%%

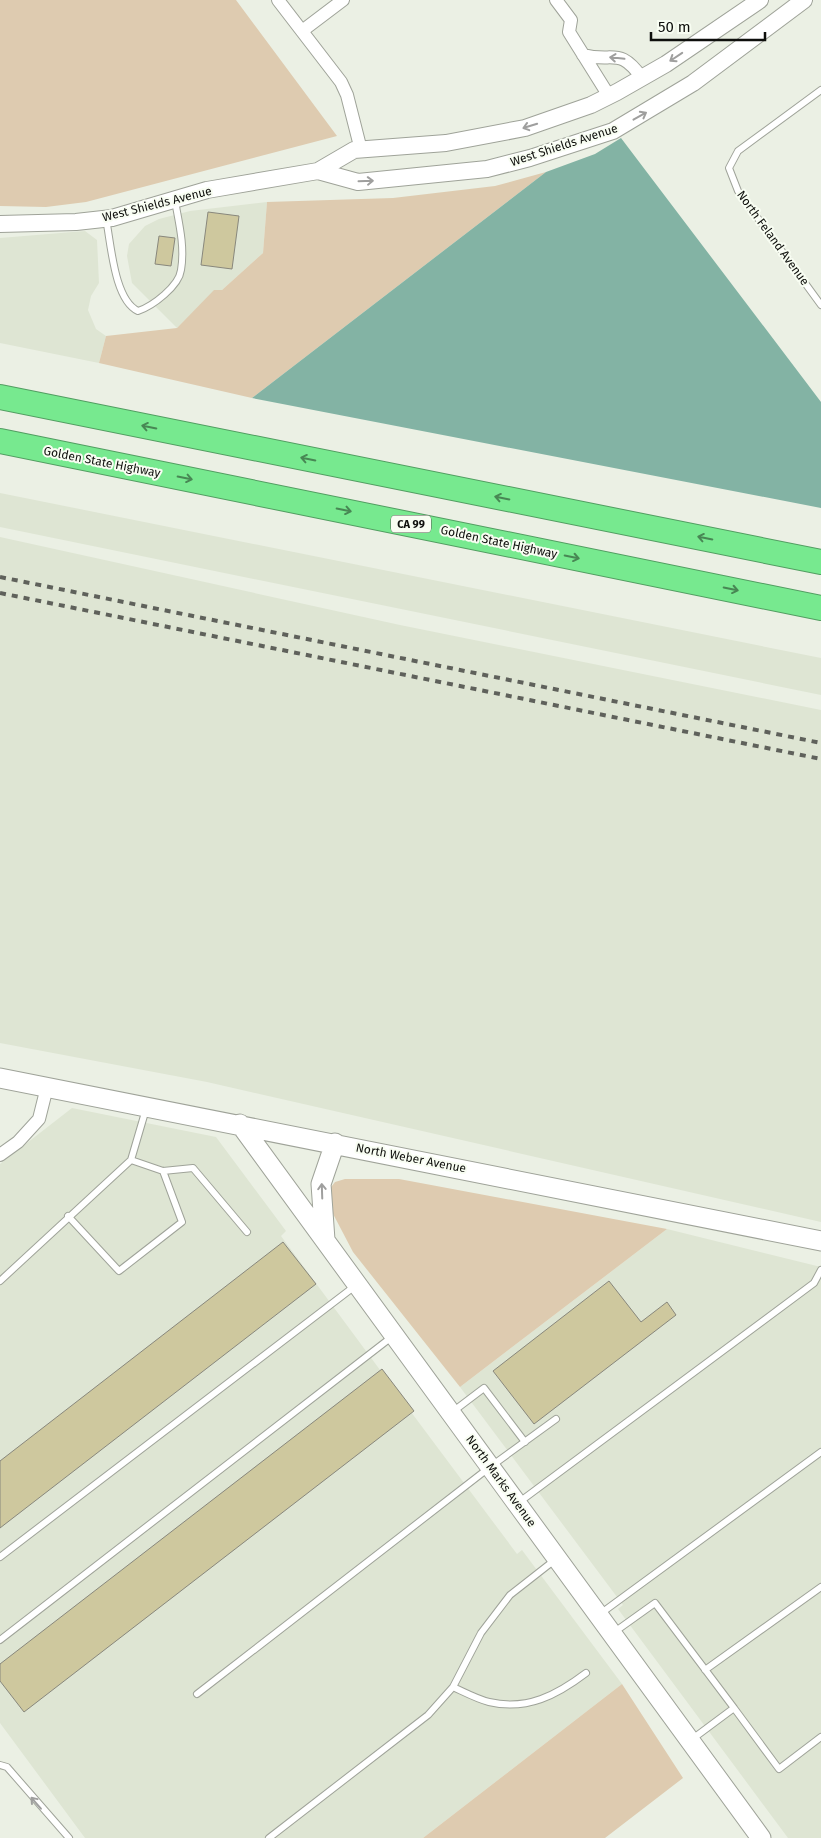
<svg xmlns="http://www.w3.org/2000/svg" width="821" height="1838" viewBox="0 0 821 1838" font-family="'Fira Sans',sans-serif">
	<rect width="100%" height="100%" fill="#ebf0e4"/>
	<path fill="#dee5d3" d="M267 202 263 253 222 290 214 291 177 328 132 283 127 256 129 244 145 226 159 219 190 211Z
		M85 231 97 240 99 283 91 296 88 310 96 329 106 336 99 363 0 343V238Z
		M0 493 821 658V695L0 527Z
		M0 537 400 625 821 710V1222L207 1082 0 1043Z
		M72 1108 216 1137 286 1231 281 1236 417 1420 517 1554 522 1550 622 1684 423 1838H85L0 1723V1164Z
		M667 1229 821 1267V1838H788L618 1609 623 1605 460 1387Z"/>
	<path fill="#decbb0" d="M0 0H236L337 136 86 202 46 207 0 206Z
		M546 172 252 398 99 363 106 336 177 328 214 290H222L263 253 267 202 393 198 495 186Z
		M345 1179H399L667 1229 460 1387 353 1252 331 1210 328 1191 335 1182Z
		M622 1684 683 1778 605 1838H423Z"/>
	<path fill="#83b3a4" d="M621 138 821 402V508L252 398 546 172 595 154Z"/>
	<path fill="#cec89e" stroke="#88877c" d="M208 212 239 216 232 269 201 265Z
		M159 236 175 238 171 266 155 264Z
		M283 1242 316 1284 0 1528V1461Z
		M609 1281 641 1322 667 1302 676 1315 534 1424 493 1371Z
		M382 1369 414 1411 24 1712 0 1681V1664Z"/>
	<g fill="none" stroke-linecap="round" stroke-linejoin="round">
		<g stroke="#9fa399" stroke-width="8">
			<path id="service" d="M821 90 738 151 729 168 738 191 821 305
				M106 219C111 243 114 300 138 311 153 306 179 286 181 270 185 247 179 223 175 201
				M131 1160 163 1171 193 1168 247 1232
				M68 1216 119 1271 182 1222 163 1171
				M0 1281 131 1160 146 1109
				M451 1413 484 1388 525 1442
				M518 1503 814 1283 821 1270
				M0 1557 355 1286
				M600 1614 821 1452
				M613 1633 655 1603 734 1708 691 1740
				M0 1640 393 1336
				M705 1670 821 1587
				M453 1687C464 1692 477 1699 489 1702 527 1711 557 1695 586 1673
				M197 1694 490 1467 556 1419
				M734 1708 779 1769 821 1737
				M0 1765 7 1767 69 1838
				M269 1838 428 1715 453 1687 481 1633 510 1595 556 1559"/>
		</g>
		<g stroke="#9fa399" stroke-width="14">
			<path id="minor" d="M278 0 341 82 347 95 361 150
				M556 0 571 20 569 32 609 96
				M302 31 343 0
				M583 55C614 63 619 46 642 78
				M0 1155 18 1142 39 1119 47 1087"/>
		</g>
		<g stroke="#9fa399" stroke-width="18">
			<path id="tertiary" d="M318 171 358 182 487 169 530 158 613 131 693 83 804 0
				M0 224 76 222 112 218 207 190 318 171 354 150 446 143 525 128 591 105 617 92 666 64 760 0"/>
		</g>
		<g stroke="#9fa399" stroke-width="21">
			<path id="secondary" d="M0 1078 821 1241
				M240 1124 761 1838
				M325 1240 321 1184 335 1143"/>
		</g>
		<g stroke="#529d61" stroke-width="26">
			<path id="motorway" d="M0 397 821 562
				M0 441 821 608"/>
		</g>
		<use href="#service" stroke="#fff" stroke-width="6"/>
		<use href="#minor" stroke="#fff" stroke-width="12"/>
		<use href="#tertiary" stroke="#fff" stroke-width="16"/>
		<use href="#secondary" stroke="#fff" stroke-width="19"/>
		<use href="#motorway" stroke="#77e98f" stroke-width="24"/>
		<path stroke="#5f615b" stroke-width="4" stroke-dasharray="6 6" stroke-linecap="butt" d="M0 577 821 743
			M0 593 821 759"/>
	</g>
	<defs><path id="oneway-shaft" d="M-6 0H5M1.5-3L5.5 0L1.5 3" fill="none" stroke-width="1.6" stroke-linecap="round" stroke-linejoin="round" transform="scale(1.25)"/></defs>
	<g stroke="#9f9f9e">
		<use href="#oneway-shaft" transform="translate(676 57) rotate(146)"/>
		<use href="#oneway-shaft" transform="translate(617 58) rotate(-174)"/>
		<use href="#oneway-shaft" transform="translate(640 116) rotate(-29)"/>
		<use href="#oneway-shaft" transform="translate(530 126) rotate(163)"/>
		<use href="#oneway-shaft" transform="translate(366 181) rotate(-2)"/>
		<use href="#oneway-shaft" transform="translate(322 1191) rotate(-92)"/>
		<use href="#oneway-shaft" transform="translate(36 1803) rotate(-131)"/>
	</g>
	<g stroke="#488754">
		<use href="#oneway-shaft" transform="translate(149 427) rotate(-169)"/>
		<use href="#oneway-shaft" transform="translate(308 459) rotate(-169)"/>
		<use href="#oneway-shaft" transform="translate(185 478) rotate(11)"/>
		<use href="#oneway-shaft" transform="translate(502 498) rotate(-169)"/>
		<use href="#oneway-shaft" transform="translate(344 510) rotate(11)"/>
		<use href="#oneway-shaft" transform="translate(705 538) rotate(-169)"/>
		<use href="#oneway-shaft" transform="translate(572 557) rotate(12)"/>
		<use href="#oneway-shaft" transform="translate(731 589) rotate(12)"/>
	</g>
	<g text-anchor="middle" stroke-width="4" stroke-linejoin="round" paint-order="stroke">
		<rect fill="#f8fdf2" stroke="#545651" stroke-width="1" x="391" y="515.5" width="40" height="17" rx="4"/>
		<g font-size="11" font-weight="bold" fill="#0e0f0c">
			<text x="411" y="528">CA 99</text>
		</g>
		<g font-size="12" fill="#0e0f0c" stroke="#f8fdf2">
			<text transform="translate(564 145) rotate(-18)" y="4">West Shields Avenue</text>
			<text transform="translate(157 204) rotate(-14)" y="4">West Shields Avenue</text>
			<text transform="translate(773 238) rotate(54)" y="4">North Feland Avenue</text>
			<text transform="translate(102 462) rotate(11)" y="4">Golden State Highway</text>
			<text transform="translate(499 542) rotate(12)" y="4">Golden State Highway</text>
			<text transform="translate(411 1158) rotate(11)" y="4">North Weber Avenue</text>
			<text transform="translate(501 1481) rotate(54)" y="4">North Marks Avenue</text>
		</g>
	</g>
	<path d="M651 32v8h114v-8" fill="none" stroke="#0e0f0c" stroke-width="2.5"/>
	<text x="658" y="32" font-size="15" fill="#0e0f0c" stroke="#f8fdf2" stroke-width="4" paint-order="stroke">50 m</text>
</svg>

%%

■ Instructions to follow ■
Exact copies of the entries above are needed, with every picture removed.

■ Task output ■
<svg xmlns="http://www.w3.org/2000/svg" width="821" height="1838" viewBox="0 0 821 1838" font-family="'Fira Sans',sans-serif">
	<rect width="100%" height="100%" fill="#ebf0e4"/>
	<path fill="#dee5d3" d="M267 202 263 253 222 290 214 291 177 328 132 283 127 256 129 244 145 226 159 219 190 211Z
		M85 231 97 240 99 283 91 296 88 310 96 329 106 336 99 363 0 343V238Z
		M0 493 821 658V695L0 527Z
		M0 537 400 625 821 710V1222L207 1082 0 1043Z
		M72 1108 216 1137 286 1231 281 1236 417 1420 517 1554 522 1550 622 1684 423 1838H85L0 1723V1164Z
		M667 1229 821 1267V1838H788L618 1609 623 1605 460 1387Z"/>
	<path fill="#decbb0" d="M0 0H236L337 136 86 202 46 207 0 206Z
		M546 172 252 398 99 363 106 336 177 328 214 290H222L263 253 267 202 393 198 495 186Z
		M345 1179H399L667 1229 460 1387 353 1252 331 1210 328 1191 335 1182Z
		M622 1684 683 1778 605 1838H423Z"/>
	<path fill="#83b3a4" d="M621 138 821 402V508L252 398 546 172 595 154Z"/>
	<path fill="#cec89e" stroke="#88877c" d="M208 212 239 216 232 269 201 265Z
		M159 236 175 238 171 266 155 264Z
		M283 1242 316 1284 0 1528V1461Z
		M609 1281 641 1322 667 1302 676 1315 534 1424 493 1371Z
		M382 1369 414 1411 24 1712 0 1681V1664Z"/>
	<g fill="none" stroke-linecap="round" stroke-linejoin="round">
		<g stroke="#9fa399" stroke-width="8">
			<path id="service" d="M821 90 738 151 729 168 738 191 821 305
				M106 219C111 243 114 300 138 311 153 306 179 286 181 270 185 247 179 223 175 201
				M131 1160 163 1171 193 1168 247 1232
				M68 1216 119 1271 182 1222 163 1171
				M0 1281 131 1160 146 1109
				M451 1413 484 1388 525 1442
				M518 1503 814 1283 821 1270
				M0 1557 355 1286
				M600 1614 821 1452
				M613 1633 655 1603 734 1708 691 1740
				M0 1640 393 1336
				M705 1670 821 1587
				M453 1687C464 1692 477 1699 489 1702 527 1711 557 1695 586 1673
				M197 1694 490 1467 556 1419
				M734 1708 779 1769 821 1737
				M0 1765 7 1767 69 1838
				M269 1838 428 1715 453 1687 481 1633 510 1595 556 1559"/>
		</g>
		<g stroke="#9fa399" stroke-width="14">
			<path id="minor" d="M278 0 341 82 347 95 361 150
				M556 0 571 20 569 32 609 96
				M302 31 343 0
				M583 55C614 63 619 46 642 78
				M0 1155 18 1142 39 1119 47 1087"/>
		</g>
		<g stroke="#9fa399" stroke-width="18">
			<path id="tertiary" d="M318 171 358 182 487 169 530 158 613 131 693 83 804 0
				M0 224 76 222 112 218 207 190 318 171 354 150 446 143 525 128 591 105 617 92 666 64 760 0"/>
		</g>
		<g stroke="#9fa399" stroke-width="21">
			<path id="secondary" d="M0 1078 821 1241
				M240 1124 761 1838
				M325 1240 321 1184 335 1143"/>
		</g>
		<g stroke="#529d61" stroke-width="26">
			<path id="motorway" d="M0 397 821 562
				M0 441 821 608"/>
		</g>
		<use href="#service" stroke="#fff" stroke-width="6"/>
		<use href="#minor" stroke="#fff" stroke-width="12"/>
		<use href="#tertiary" stroke="#fff" stroke-width="16"/>
		<use href="#secondary" stroke="#fff" stroke-width="19"/>
		<use href="#motorway" stroke="#77e98f" stroke-width="24"/>
		<path stroke="#5f615b" stroke-width="4" stroke-dasharray="6 6" stroke-linecap="butt" d="M0 577 821 743
			M0 593 821 759"/>
	</g>
	<defs><path id="oneway-shaft" d="M-6 0H5M1.5-3L5.5 0L1.5 3" fill="none" stroke-width="1.6" stroke-linecap="round" stroke-linejoin="round" transform="scale(1.25)"/></defs>
	<g stroke="#9f9f9e">
		<use href="#oneway-shaft" transform="translate(676 57) rotate(146)"/>
		<use href="#oneway-shaft" transform="translate(617 58) rotate(-174)"/>
		<use href="#oneway-shaft" transform="translate(640 116) rotate(-29)"/>
		<use href="#oneway-shaft" transform="translate(530 126) rotate(163)"/>
		<use href="#oneway-shaft" transform="translate(366 181) rotate(-2)"/>
		<use href="#oneway-shaft" transform="translate(322 1191) rotate(-92)"/>
		<use href="#oneway-shaft" transform="translate(36 1803) rotate(-131)"/>
	</g>
	<g stroke="#488754">
		<use href="#oneway-shaft" transform="translate(149 427) rotate(-169)"/>
		<use href="#oneway-shaft" transform="translate(308 459) rotate(-169)"/>
		<use href="#oneway-shaft" transform="translate(185 478) rotate(11)"/>
		<use href="#oneway-shaft" transform="translate(502 498) rotate(-169)"/>
		<use href="#oneway-shaft" transform="translate(344 510) rotate(11)"/>
		<use href="#oneway-shaft" transform="translate(705 538) rotate(-169)"/>
		<use href="#oneway-shaft" transform="translate(572 557) rotate(12)"/>
		<use href="#oneway-shaft" transform="translate(731 589) rotate(12)"/>
	</g>
	<g text-anchor="middle" stroke-width="4" stroke-linejoin="round" paint-order="stroke">
		<rect fill="#f8fdf2" stroke="#545651" stroke-width="1" x="391" y="515.5" width="40" height="17" rx="4"/>
		<g font-size="11" font-weight="bold" fill="#0e0f0c">
			<text x="411" y="528">CA 99</text>
		</g>
		<g font-size="12" fill="#0e0f0c" stroke="#f8fdf2">
			<text transform="translate(564 145) rotate(-18)" y="4">West Shields Avenue</text>
			<text transform="translate(157 204) rotate(-14)" y="4">West Shields Avenue</text>
			<text transform="translate(773 238) rotate(54)" y="4">North Feland Avenue</text>
			<text transform="translate(102 462) rotate(11)" y="4">Golden State Highway</text>
			<text transform="translate(499 542) rotate(12)" y="4">Golden State Highway</text>
			<text transform="translate(411 1158) rotate(11)" y="4">North Weber Avenue</text>
			<text transform="translate(501 1481) rotate(54)" y="4">North Marks Avenue</text>
		</g>
	</g>
	<path d="M651 32v8h114v-8" fill="none" stroke="#0e0f0c" stroke-width="2.5"/>
	<text x="658" y="32" font-size="15" fill="#0e0f0c" stroke="#f8fdf2" stroke-width="4" paint-order="stroke">50 m</text>
</svg>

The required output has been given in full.